GOAL OF THE EXERCISE: Restate the records in full, keeping every word as it is.

**** SOURCE DATA

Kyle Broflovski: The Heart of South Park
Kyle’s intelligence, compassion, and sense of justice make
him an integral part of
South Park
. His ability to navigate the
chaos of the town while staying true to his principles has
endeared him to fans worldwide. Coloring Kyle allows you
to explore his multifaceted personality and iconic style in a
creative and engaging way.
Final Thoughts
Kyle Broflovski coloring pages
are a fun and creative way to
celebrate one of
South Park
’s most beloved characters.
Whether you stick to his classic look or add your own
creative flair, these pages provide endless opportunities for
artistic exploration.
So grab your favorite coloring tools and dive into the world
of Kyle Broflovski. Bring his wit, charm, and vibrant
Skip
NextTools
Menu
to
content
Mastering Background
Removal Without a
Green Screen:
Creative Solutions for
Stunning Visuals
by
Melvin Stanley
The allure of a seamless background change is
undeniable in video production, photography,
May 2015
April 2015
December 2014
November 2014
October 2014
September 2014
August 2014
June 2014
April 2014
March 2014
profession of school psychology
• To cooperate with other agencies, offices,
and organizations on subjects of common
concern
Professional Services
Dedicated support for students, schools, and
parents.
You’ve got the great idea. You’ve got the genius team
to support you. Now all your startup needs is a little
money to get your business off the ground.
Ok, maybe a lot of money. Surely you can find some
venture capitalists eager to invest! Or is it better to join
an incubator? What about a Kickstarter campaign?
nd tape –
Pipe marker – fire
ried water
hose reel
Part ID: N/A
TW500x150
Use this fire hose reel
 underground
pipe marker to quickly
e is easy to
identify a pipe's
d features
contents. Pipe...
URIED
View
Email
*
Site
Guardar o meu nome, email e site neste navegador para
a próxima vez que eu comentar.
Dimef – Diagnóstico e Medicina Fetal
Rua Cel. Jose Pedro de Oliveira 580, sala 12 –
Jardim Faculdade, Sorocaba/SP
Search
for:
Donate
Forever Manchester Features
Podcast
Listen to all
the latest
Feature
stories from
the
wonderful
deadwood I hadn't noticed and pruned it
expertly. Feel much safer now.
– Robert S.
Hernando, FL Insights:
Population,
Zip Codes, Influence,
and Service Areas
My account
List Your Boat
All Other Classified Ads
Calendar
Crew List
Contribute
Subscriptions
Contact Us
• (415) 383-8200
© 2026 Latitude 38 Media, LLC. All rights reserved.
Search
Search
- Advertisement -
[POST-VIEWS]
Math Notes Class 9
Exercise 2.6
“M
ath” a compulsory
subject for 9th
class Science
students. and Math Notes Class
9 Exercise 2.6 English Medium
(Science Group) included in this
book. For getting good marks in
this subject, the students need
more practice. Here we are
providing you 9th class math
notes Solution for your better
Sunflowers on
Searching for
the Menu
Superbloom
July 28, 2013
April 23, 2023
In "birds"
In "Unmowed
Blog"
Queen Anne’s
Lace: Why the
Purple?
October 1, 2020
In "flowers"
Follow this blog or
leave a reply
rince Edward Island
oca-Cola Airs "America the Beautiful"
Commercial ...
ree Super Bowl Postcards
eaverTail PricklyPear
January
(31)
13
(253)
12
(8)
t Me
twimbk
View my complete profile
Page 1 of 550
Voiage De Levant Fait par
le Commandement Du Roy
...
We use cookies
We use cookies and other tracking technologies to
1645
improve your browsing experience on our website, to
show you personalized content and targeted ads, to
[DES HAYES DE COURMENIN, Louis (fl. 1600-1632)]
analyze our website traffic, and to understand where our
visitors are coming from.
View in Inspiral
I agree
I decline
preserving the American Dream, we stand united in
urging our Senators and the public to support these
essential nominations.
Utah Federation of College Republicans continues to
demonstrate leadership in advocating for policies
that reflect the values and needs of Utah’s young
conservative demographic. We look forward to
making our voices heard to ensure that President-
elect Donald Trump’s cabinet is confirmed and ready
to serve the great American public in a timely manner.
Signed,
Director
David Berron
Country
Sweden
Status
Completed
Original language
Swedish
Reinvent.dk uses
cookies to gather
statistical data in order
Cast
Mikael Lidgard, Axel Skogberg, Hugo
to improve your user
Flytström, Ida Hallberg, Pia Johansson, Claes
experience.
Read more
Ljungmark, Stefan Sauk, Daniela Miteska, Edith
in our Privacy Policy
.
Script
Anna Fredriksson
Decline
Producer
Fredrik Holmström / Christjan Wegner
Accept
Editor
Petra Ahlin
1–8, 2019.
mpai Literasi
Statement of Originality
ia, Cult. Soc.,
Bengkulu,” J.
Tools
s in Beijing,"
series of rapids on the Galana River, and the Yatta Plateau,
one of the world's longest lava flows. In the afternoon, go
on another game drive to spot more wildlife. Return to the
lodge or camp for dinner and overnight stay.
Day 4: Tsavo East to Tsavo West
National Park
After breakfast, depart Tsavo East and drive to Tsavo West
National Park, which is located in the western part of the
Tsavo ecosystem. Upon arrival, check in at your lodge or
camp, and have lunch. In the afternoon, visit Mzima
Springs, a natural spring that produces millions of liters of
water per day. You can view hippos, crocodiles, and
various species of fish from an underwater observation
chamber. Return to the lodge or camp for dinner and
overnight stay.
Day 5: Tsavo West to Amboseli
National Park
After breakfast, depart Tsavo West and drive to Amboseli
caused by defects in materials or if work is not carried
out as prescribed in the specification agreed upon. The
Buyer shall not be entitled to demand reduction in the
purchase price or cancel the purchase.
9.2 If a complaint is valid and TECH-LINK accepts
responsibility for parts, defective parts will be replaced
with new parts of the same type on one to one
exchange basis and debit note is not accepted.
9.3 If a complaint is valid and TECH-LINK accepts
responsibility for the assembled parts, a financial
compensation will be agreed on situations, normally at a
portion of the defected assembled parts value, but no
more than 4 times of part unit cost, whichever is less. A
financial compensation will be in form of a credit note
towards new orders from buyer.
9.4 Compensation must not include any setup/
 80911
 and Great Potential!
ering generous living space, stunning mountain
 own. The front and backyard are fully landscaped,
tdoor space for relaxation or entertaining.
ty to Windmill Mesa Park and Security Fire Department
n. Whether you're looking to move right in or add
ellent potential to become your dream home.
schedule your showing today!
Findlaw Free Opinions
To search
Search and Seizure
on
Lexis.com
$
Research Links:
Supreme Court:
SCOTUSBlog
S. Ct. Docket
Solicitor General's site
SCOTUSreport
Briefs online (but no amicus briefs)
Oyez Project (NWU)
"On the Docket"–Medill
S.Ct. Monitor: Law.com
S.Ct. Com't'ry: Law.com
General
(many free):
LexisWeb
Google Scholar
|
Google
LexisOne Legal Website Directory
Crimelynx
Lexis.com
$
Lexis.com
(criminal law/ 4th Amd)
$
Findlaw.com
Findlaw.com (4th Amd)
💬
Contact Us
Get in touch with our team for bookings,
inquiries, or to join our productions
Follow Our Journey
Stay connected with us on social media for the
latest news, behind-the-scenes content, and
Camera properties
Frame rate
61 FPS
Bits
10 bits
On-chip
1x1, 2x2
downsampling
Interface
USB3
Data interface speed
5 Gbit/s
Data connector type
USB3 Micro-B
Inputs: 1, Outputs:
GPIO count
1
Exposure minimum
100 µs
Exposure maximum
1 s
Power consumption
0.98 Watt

********

RESPONSE AREA:
Kyle Broflovski: The Heart of South Park
Kyle’s intelligence, compassion, and sense of justice make
him an integral part of
South Park
. His ability to navigate the
chaos of the town while staying true to his principles has
endeared him to fans worldwide. Coloring Kyle allows you
to explore his multifaceted personality and iconic style in a
creative and engaging way.
Final Thoughts
Kyle Broflovski coloring pages
are a fun and creative way to
celebrate one of
South Park
’s most beloved characters.
Whether you stick to his classic look or add your own
creative flair, these pages provide endless opportunities for
artistic exploration.
So grab your favorite coloring tools and dive into the world
of Kyle Broflovski. Bring his wit, charm, and vibrant
Skip
NextTools
Menu
to
content
Mastering Background
Removal Without a
Green Screen:
Creative Solutions for
Stunning Visuals
by
Melvin Stanley
The allure of a seamless background change is
undeniable in video production, photography,
May 2015
April 2015
December 2014
November 2014
October 2014
September 2014
August 2014
June 2014
April 2014
March 2014
profession of school psychology
• To cooperate with other agencies, offices,
and organizations on subjects of common
concern
Professional Services
Dedicated support for students, schools, and
parents.
You’ve got the great idea. You’ve got the genius team
to support you. Now all your startup needs is a little
money to get your business off the ground.
Ok, maybe a lot of money. Surely you can find some
venture capitalists eager to invest! Or is it better to join
an incubator? What about a Kickstarter campaign?
nd tape –
Pipe marker – fire
ried water
hose reel
Part ID: N/A
TW500x150
Use this fire hose reel
 underground
pipe marker to quickly
e is easy to
identify a pipe's
d features
contents. Pipe...
URIED
View
Email
*
Site
Guardar o meu nome, email e site neste navegador para
a próxima vez que eu comentar.
Dimef – Diagnóstico e Medicina Fetal
Rua Cel. Jose Pedro de Oliveira 580, sala 12 –
Jardim Faculdade, Sorocaba/SP
Search
for:
Donate
Forever Manchester Features
Podcast
Listen to all
the latest
Feature
stories from
the
wonderful
deadwood I hadn't noticed and pruned it
expertly. Feel much safer now.
– Robert S.
Hernando, FL Insights:
Population,
Zip Codes, Influence,
and Service Areas
My account
List Your Boat
All Other Classified Ads
Calendar
Crew List
Contribute
Subscriptions
Contact Us
• (415) 383-8200
© 2026 Latitude 38 Media, LLC. All rights reserved.
Search
Search
- Advertisement -
[POST-VIEWS]
Math Notes Class 9
Exercise 2.6
“M
ath” a compulsory
subject for 9th
class Science
students. and Math Notes Class
9 Exercise 2.6 English Medium
(Science Group) included in this
book. For getting good marks in
this subject, the students need
more practice. Here we are
providing you 9th class math
notes Solution for your better
Sunflowers on
Searching for
the Menu
Superbloom
July 28, 2013
April 23, 2023
In "birds"
In "Unmowed
Blog"
Queen Anne’s
Lace: Why the
Purple?
October 1, 2020
In "flowers"
Follow this blog or
leave a reply
rince Edward Island
oca-Cola Airs "America the Beautiful"
Commercial ...
ree Super Bowl Postcards
eaverTail PricklyPear
January
(31)
13
(253)
12
(8)
t Me
twimbk
View my complete profile
Page 1 of 550
Voiage De Levant Fait par
le Commandement Du Roy
...
We use cookies
We use cookies and other tracking technologies to
1645
improve your browsing experience on our website, to
show you personalized content and targeted ads, to
[DES HAYES DE COURMENIN, Louis (fl. 1600-1632)]
analyze our website traffic, and to understand where our
visitors are coming from.
View in Inspiral
I agree
I decline
preserving the American Dream, we stand united in
urging our Senators and the public to support these
essential nominations.
Utah Federation of College Republicans continues to
demonstrate leadership in advocating for policies
that reflect the values and needs of Utah’s young
conservative demographic. We look forward to
making our voices heard to ensure that President-
elect Donald Trump’s cabinet is confirmed and ready
to serve the great American public in a timely manner.
Signed,
Director
David Berron
Country
Sweden
Status
Completed
Original language
Swedish
Reinvent.dk uses
cookies to gather
statistical data in order
Cast
Mikael Lidgard, Axel Skogberg, Hugo
to improve your user
Flytström, Ida Hallberg, Pia Johansson, Claes
experience.
Read more
Ljungmark, Stefan Sauk, Daniela Miteska, Edith
in our Privacy Policy
.
Script
Anna Fredriksson
Decline
Producer
Fredrik Holmström / Christjan Wegner
Accept
Editor
Petra Ahlin
1–8, 2019.
mpai Literasi
Statement of Originality
ia, Cult. Soc.,
Bengkulu,” J.
Tools
s in Beijing,"
series of rapids on the Galana River, and the Yatta Plateau,
one of the world's longest lava flows. In the afternoon, go
on another game drive to spot more wildlife. Return to the
lodge or camp for dinner and overnight stay.
Day 4: Tsavo East to Tsavo West
National Park
After breakfast, depart Tsavo East and drive to Tsavo West
National Park, which is located in the western part of the
Tsavo ecosystem. Upon arrival, check in at your lodge or
camp, and have lunch. In the afternoon, visit Mzima
Springs, a natural spring that produces millions of liters of
water per day. You can view hippos, crocodiles, and
various species of fish from an underwater observation
chamber. Return to the lodge or camp for dinner and
overnight stay.
Day 5: Tsavo West to Amboseli
National Park
After breakfast, depart Tsavo West and drive to Amboseli
caused by defects in materials or if work is not carried
out as prescribed in the specification agreed upon. The
Buyer shall not be entitled to demand reduction in the
purchase price or cancel the purchase.
9.2 If a complaint is valid and TECH-LINK accepts
responsibility for parts, defective parts will be replaced
with new parts of the same type on one to one
exchange basis and debit note is not accepted.
9.3 If a complaint is valid and TECH-LINK accepts
responsibility for the assembled parts, a financial
compensation will be agreed on situations, normally at a
portion of the defected assembled parts value, but no
more than 4 times of part unit cost, whichever is less. A
financial compensation will be in form of a credit note
towards new orders from buyer.
9.4 Compensation must not include any setup/
 80911
 and Great Potential!
ering generous living space, stunning mountain
 own. The front and backyard are fully landscaped,
tdoor space for relaxation or entertaining.
ty to Windmill Mesa Park and Security Fire Department
n. Whether you're looking to move right in or add
ellent potential to become your dream home.
schedule your showing today!
Findlaw Free Opinions
To search
Search and Seizure
on
Lexis.com
$
Research Links:
Supreme Court:
SCOTUSBlog
S. Ct. Docket
Solicitor General's site
SCOTUSreport
Briefs online (but no amicus briefs)
Oyez Project (NWU)
"On the Docket"–Medill
S.Ct. Monitor: Law.com
S.Ct. Com't'ry: Law.com
General
(many free):
LexisWeb
Google Scholar
|
Google
LexisOne Legal Website Directory
Crimelynx
Lexis.com
$
Lexis.com
(criminal law/ 4th Amd)
$
Findlaw.com
Findlaw.com (4th Amd)
💬
Contact Us
Get in touch with our team for bookings,
inquiries, or to join our productions
Follow Our Journey
Stay connected with us on social media for the
latest news, behind-the-scenes content, and
Camera properties
Frame rate
61 FPS
Bits
10 bits
On-chip
1x1, 2x2
downsampling
Interface
USB3
Data interface speed
5 Gbit/s
Data connector type
USB3 Micro-B
Inputs: 1, Outputs:
GPIO count
1
Exposure minimum
100 µs
Exposure maximum
1 s
Power consumption
0.98 Watt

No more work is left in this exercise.